Boardwalk Empire is easily one of the most talked about new shows of the season and for good reason: great cast, fantastic scenery, and well researched.

While the show features several Irish, Italian and African-American antiheroes and bad guys, it’s also given us one of the best pop culture representations of the greatest Jewish gangster of them all: Arnold Rothstein.  In Boardwalk Empire, Rothstein, played by Michael Stuhlbarg, is given something of a dandy persona.  But as you can see below, what is known about Rothstein is more fictional than fact.  The real Arnold Rothstein was a man whose life and death were shrouded in mystery, and he’s been represented several different ways over the years.

1. Meyer Wolfsheim in The Great Gatsby

While there’s always been some debate as to whether Gatsby himself was a Yid (his real last name is Gatz), there is no doubt that his associate Meyer Wolfsheim had a bar mitzvah.

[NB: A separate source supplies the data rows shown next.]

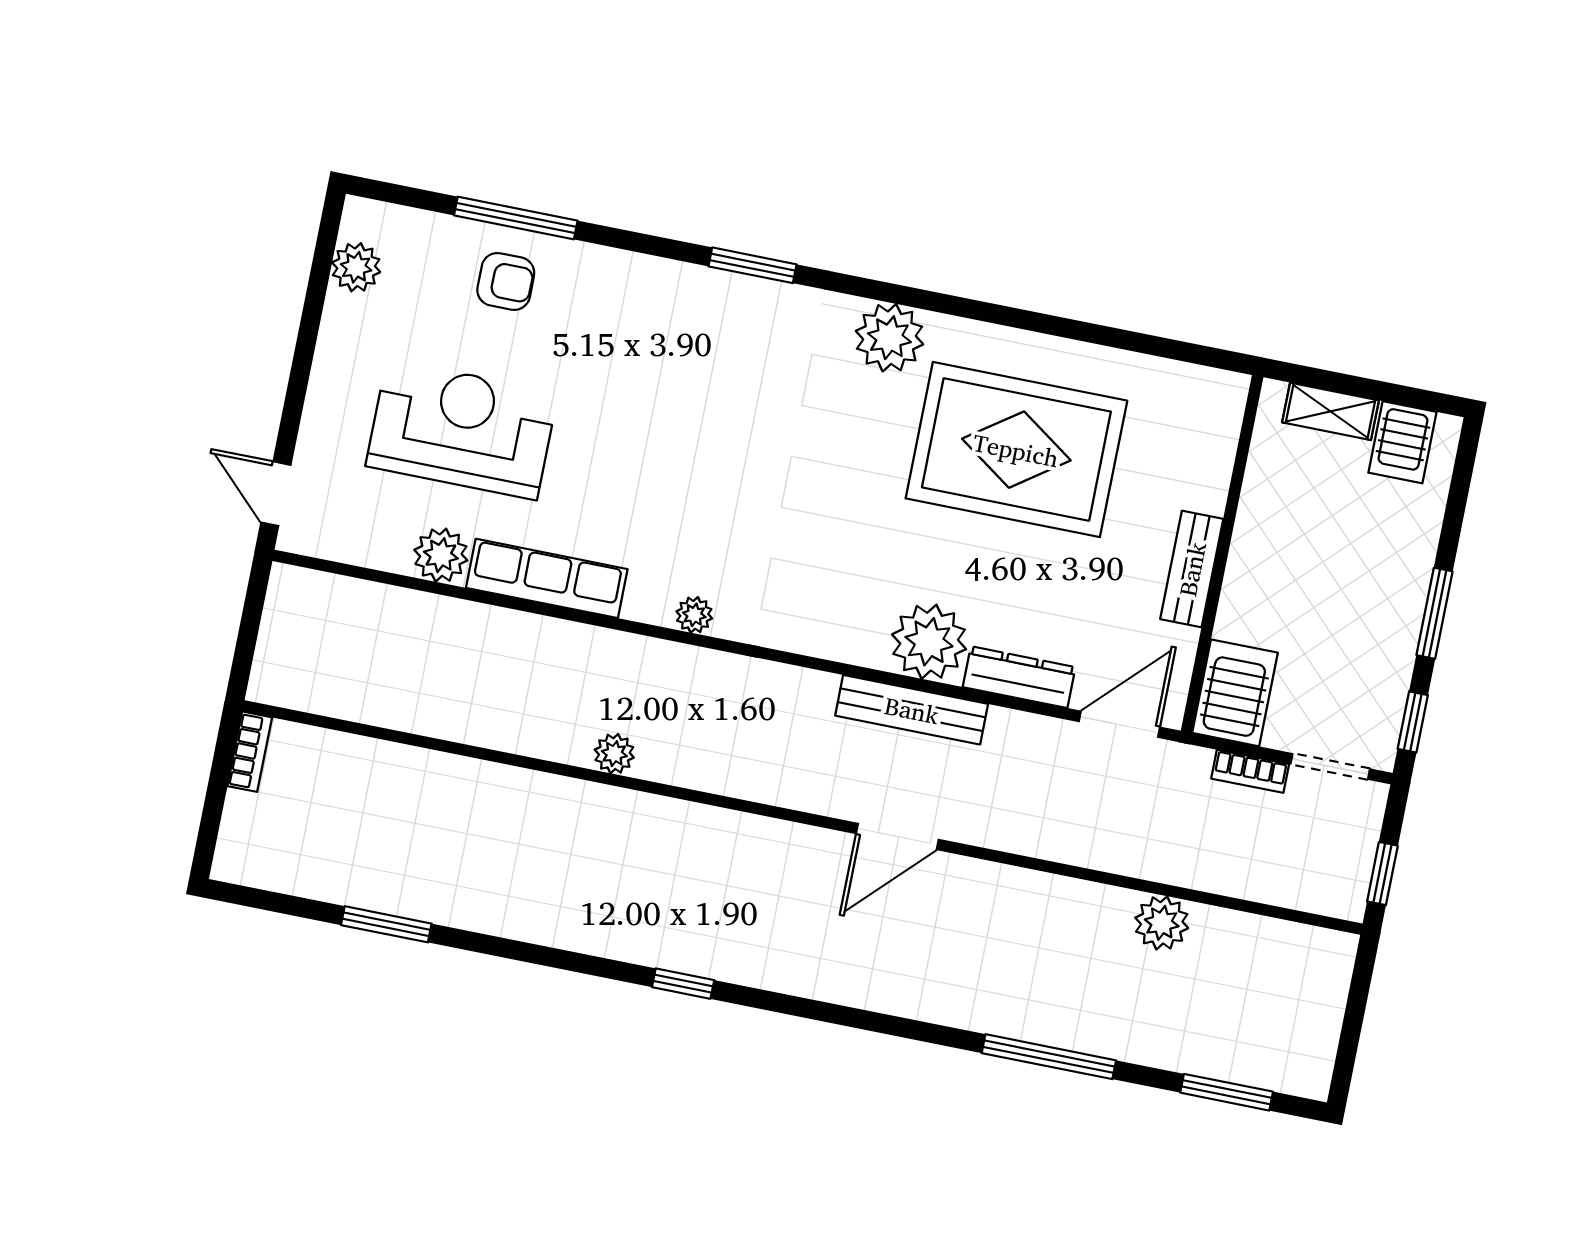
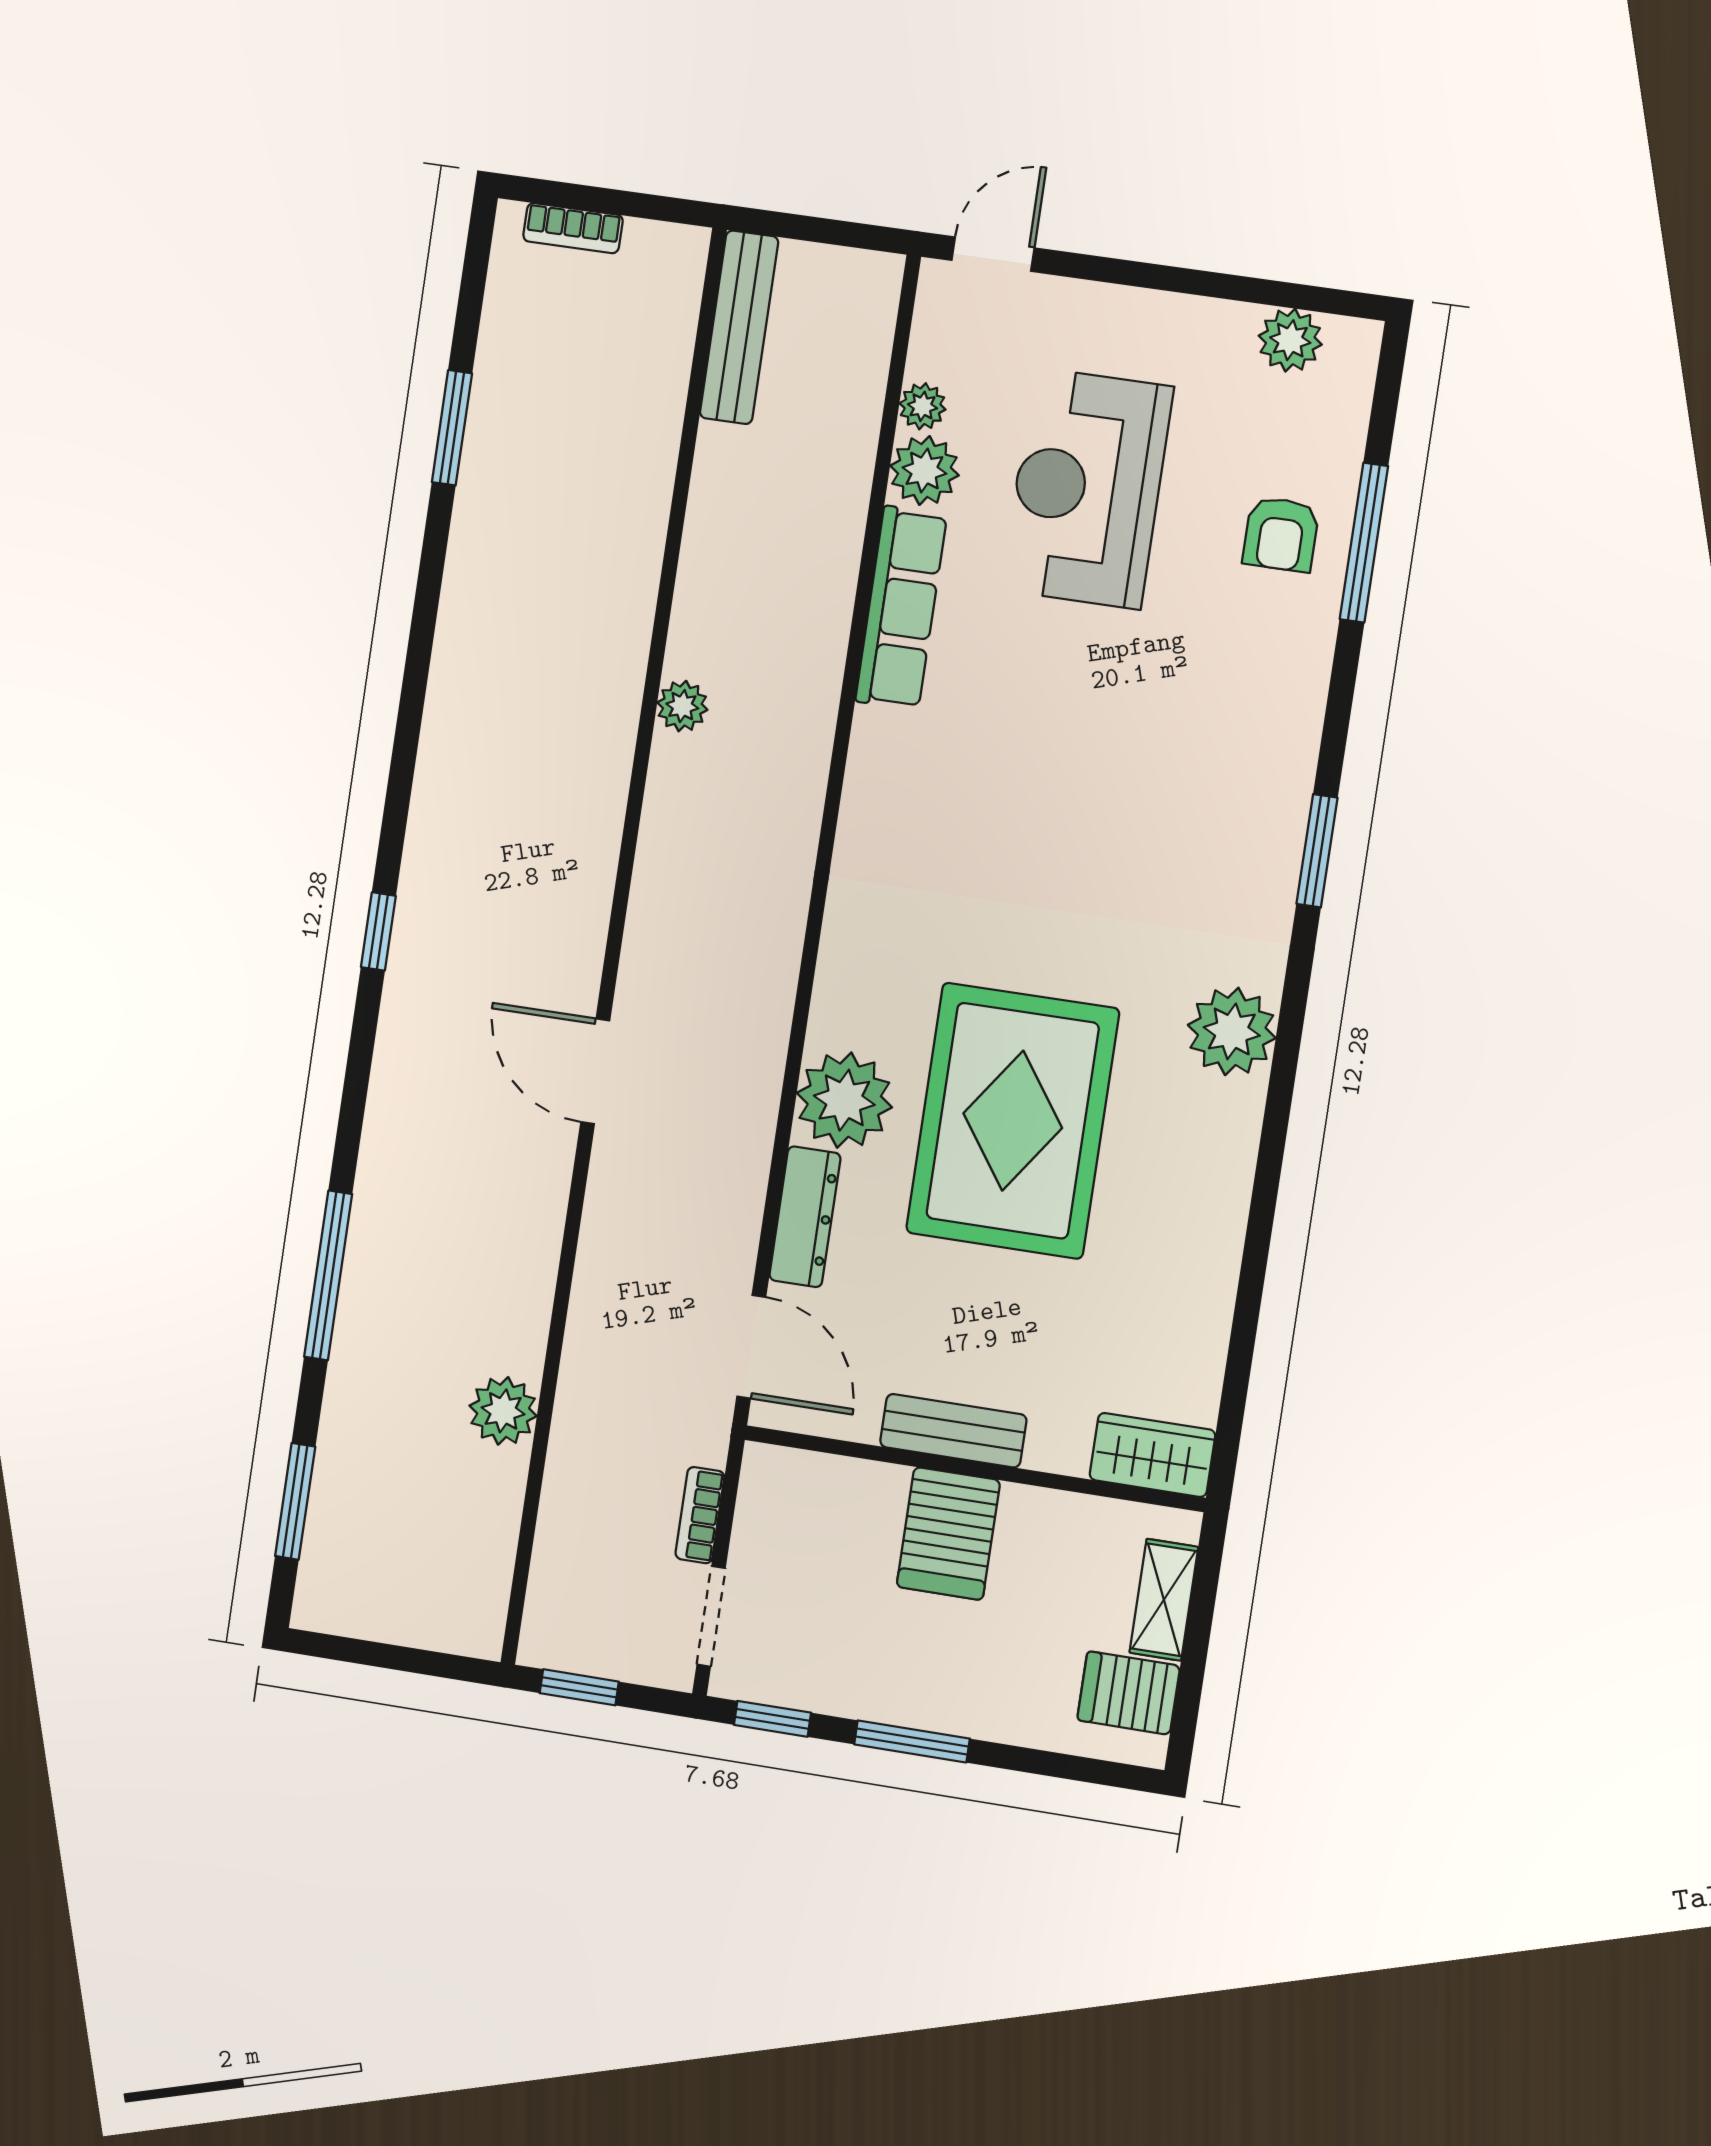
wardrobe: (1217, 415) -> (1152, 1455), added
reception desk: (462, 429) -> (1087, 488), turned 180
rug: (1016, 450) -> (1013, 1121), moved
plant: (694, 615) -> (922, 406), moved
server rack: (1235, 693) -> (948, 1534), moved, turned 90
bench: (912, 710) -> (739, 327), moved
bookcase: (250, 752) -> (573, 228), moved
window: (683, 984) -> (378, 931), moved

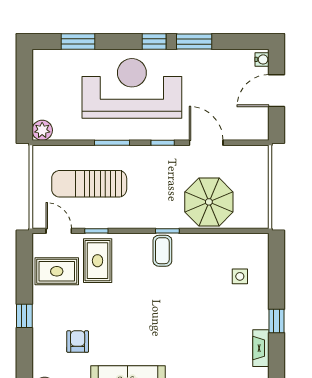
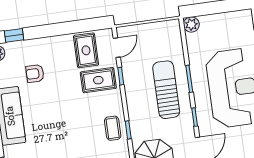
sun lounger: (89, 184) -> (166, 90), moved
coffee table: (162, 251) -> (113, 128), turned 90
window: (24, 316) -> (14, 35), moved
armchair: (78, 342) -> (35, 74), turned 180

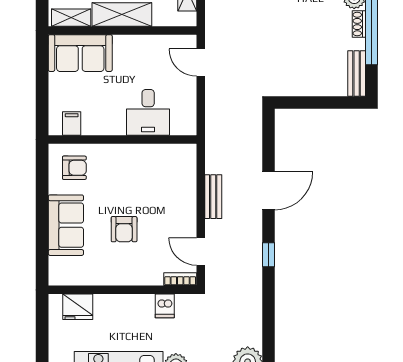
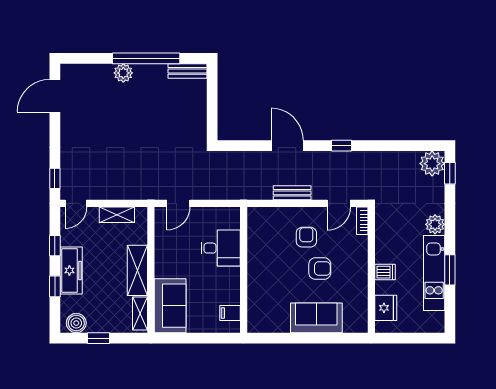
shoe rack: (359, 24) -> (145, 69), removed
armchair: (74, 168) -> (306, 237), moved
dishwasher: (165, 306) -> (385, 272), moved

F. Scott Fitzgerald leaves little to the imagination as Gatsby tells Nick Carraway that Wolfsheim is the man behind the thing Rothstein is most known for: fixing the 1919 World Series.

2. Tough Jews Rich Cohen and King of the Jews by Nick Tosches

Both books are great reads.  Cohen gives you a more straightforward account of Rothstein and his fellow Jewish gangsters, while Tosches attempts to use him as a springboard to explain Western civilization as a whole.

3. Mobsters

If ever there was a role that made people think F. Murray Abrams was a Jew, playing Rothstein with a pencil mustache may have been it.  Even though this early 1990s buddy drama was a total stinker, at least you can say you saw Patrick Dempsey playing Meyer Lansky, and an appearance by Fyvush Finkel.

4. Eight Men Out

Watch this 1988 film about the 1919 Black Sox scandal, then try and tell us you see any sort of resemblance between Boardwalk Empire’s Rothstein, and the larger sized version played by Michael Lerner.

5.  Hyman Roth in The Godfather 2

Possibly the most well-known fictional Jewish gangster ever says that Rothstein was his inspiration.  It’s good to have role models  — even if you’re a gangster.